**Assignment 1**.
Pull out the records from the line containing "right shoulder: (694, 459, 4)" down through the final line of the records, and reproduce those lines verbatim.

**Document segment**.
:::::

Questions of Taste: Dissecting the Dissection of Early Reviews

April 9th, 2011

We are entering the period in which HBO’s Game of Thrones will be placed under the critical microscope – while a few early reviews (my own included, I guess) were overwhelmingly positive, it was inevitable that some less-than-positive reviews would filter in.

And thus begins the dance of deconstruction, as the reviewers interrogate the text and the fans interrogate the reviewers. It’s common practice in online criticism, although normally centered around films from beloved directors/studios or with considerable fan hype; by the time most television shows build up a substantial fanbase in later seasons, pre-air reviews are not particularly common, and are not nearly as contentious. At that point, the show has already been established, so a negative review is unlikely to make any real impact on a show’s success.

:::::

(Pose landmark coordinates)
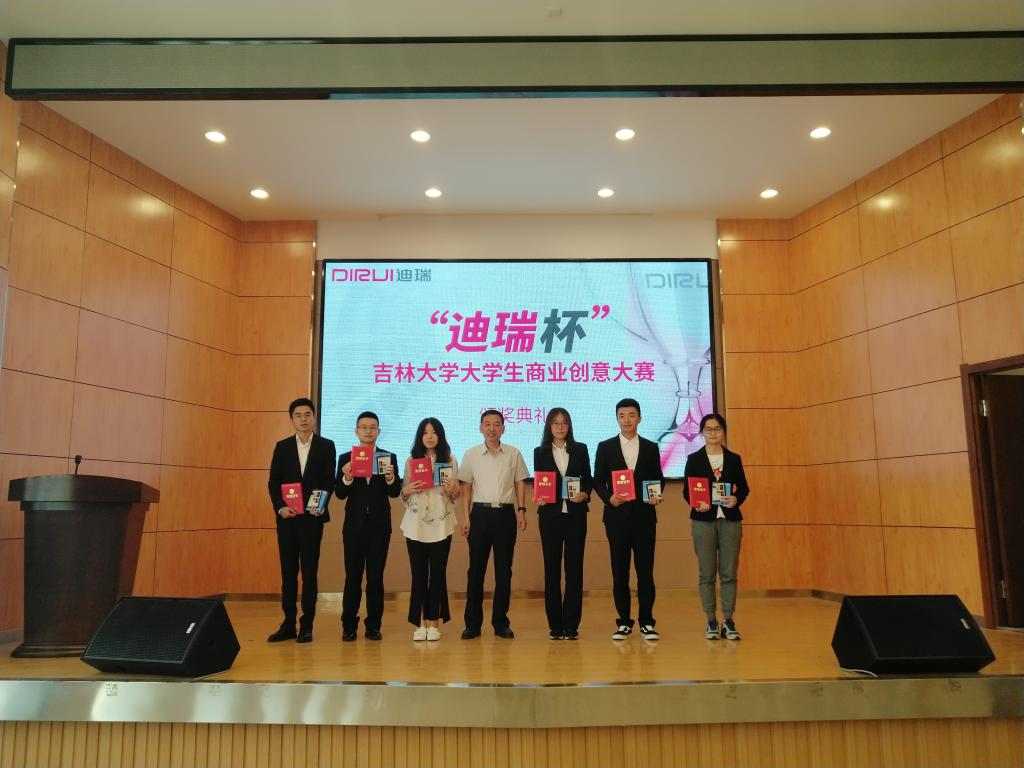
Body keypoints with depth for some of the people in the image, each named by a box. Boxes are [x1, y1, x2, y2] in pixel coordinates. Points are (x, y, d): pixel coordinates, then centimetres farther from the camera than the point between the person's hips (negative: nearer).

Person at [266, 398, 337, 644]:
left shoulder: (326, 446, 3)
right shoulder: (282, 446, 8)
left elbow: (329, 481, 0)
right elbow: (273, 482, 6)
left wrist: (320, 504, -16)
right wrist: (279, 507, -8)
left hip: (312, 517, -2)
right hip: (286, 517, 2)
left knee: (309, 571, 2)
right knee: (288, 571, 7)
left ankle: (306, 625, 9)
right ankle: (288, 624, 15)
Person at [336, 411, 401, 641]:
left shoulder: (389, 458, 4)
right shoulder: (346, 458, 4)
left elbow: (395, 493, -3)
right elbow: (340, 494, -2)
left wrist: (391, 478, -22)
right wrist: (347, 478, -21)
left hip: (379, 525, 0)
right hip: (354, 525, 0)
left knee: (376, 577, 6)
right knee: (352, 576, 5)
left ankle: (373, 626, 14)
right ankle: (349, 625, 14)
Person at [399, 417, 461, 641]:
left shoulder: (450, 460, 5)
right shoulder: (411, 460, 7)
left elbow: (455, 496, 6)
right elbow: (403, 494, 9)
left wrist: (452, 489, -15)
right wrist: (408, 489, -11)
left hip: (441, 524, 0)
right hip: (416, 524, 1)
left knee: (437, 573, 4)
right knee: (418, 573, 3)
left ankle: (434, 622, 14)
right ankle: (420, 622, 13)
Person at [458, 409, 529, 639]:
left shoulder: (513, 453, 4)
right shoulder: (471, 454, 4)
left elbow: (520, 483, 8)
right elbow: (467, 487, 6)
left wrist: (521, 510, -1)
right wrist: (466, 516, 0)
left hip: (505, 512, 0)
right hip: (480, 512, 0)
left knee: (504, 570, 5)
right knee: (476, 568, 3)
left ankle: (500, 622, 16)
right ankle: (473, 623, 12)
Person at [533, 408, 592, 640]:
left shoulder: (580, 449, 7)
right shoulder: (540, 452, 6)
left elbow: (588, 479, 9)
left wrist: (584, 494, -10)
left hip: (575, 514, 0)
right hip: (550, 514, 0)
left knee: (574, 569, 1)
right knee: (552, 569, 4)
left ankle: (571, 625, 10)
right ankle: (555, 625, 13)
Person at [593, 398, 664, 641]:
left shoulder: (651, 448, 9)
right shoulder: (605, 447, 6)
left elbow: (658, 479, 11)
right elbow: (598, 480, 5)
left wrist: (657, 496, -8)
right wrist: (609, 497, -12)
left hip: (644, 516, 0)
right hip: (617, 516, 0)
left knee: (645, 571, 2)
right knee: (619, 572, 5)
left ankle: (646, 623, 11)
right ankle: (624, 623, 14)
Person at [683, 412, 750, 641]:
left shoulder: (734, 459, 9)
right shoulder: (694, 459, 4)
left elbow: (744, 488, 8)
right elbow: (686, 490, 2)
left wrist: (736, 499, -13)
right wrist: (696, 504, -18)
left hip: (730, 519, 1)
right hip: (703, 520, -1)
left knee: (729, 572, 1)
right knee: (707, 573, 2)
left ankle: (728, 621, 9)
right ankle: (711, 622, 11)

:::::

**Assignment 2**.
Write what comes next in the piece on early reviews of HBO's Game of Thrones, picking up after its last sentence.

**Answer 1**.
right shoulder: (694, 459, 4)
left elbow: (744, 488, 8)
right elbow: (686, 490, 2)
left wrist: (736, 499, -13)
right wrist: (696, 504, -18)
left hip: (730, 519, 1)
right hip: (703, 520, -1)
left knee: (729, 572, 1)
right knee: (707, 573, 2)
left ankle: (728, 621, 9)
right ankle: (711, 622, 11)

**Answer 2**.
However, Game of Thrones‘ built-in fanbase has created a scenario not unlike the Rottenwatch trend within film, as each review is dissected and analyzed in order to explain – or, rather, explain away – the writer’s disappointment. Now, I have to be honest when I say that I generally find this practice problematic, especially since many of the people who are leading the charge have not actually seen the episodes in question (although I take their point that some of the reviewers make it seem as though they haven’t seen them either). While I think there is value in analyzing reviews of a particular program, and would certainly agree with some of the criticisms that fans have had for the reviewers in question, I find myself uncomfortable with some of the dismissal strategies being used in the process.

And, admittedly, I’m also uncomfortable that it’s only happening with the negative reviews.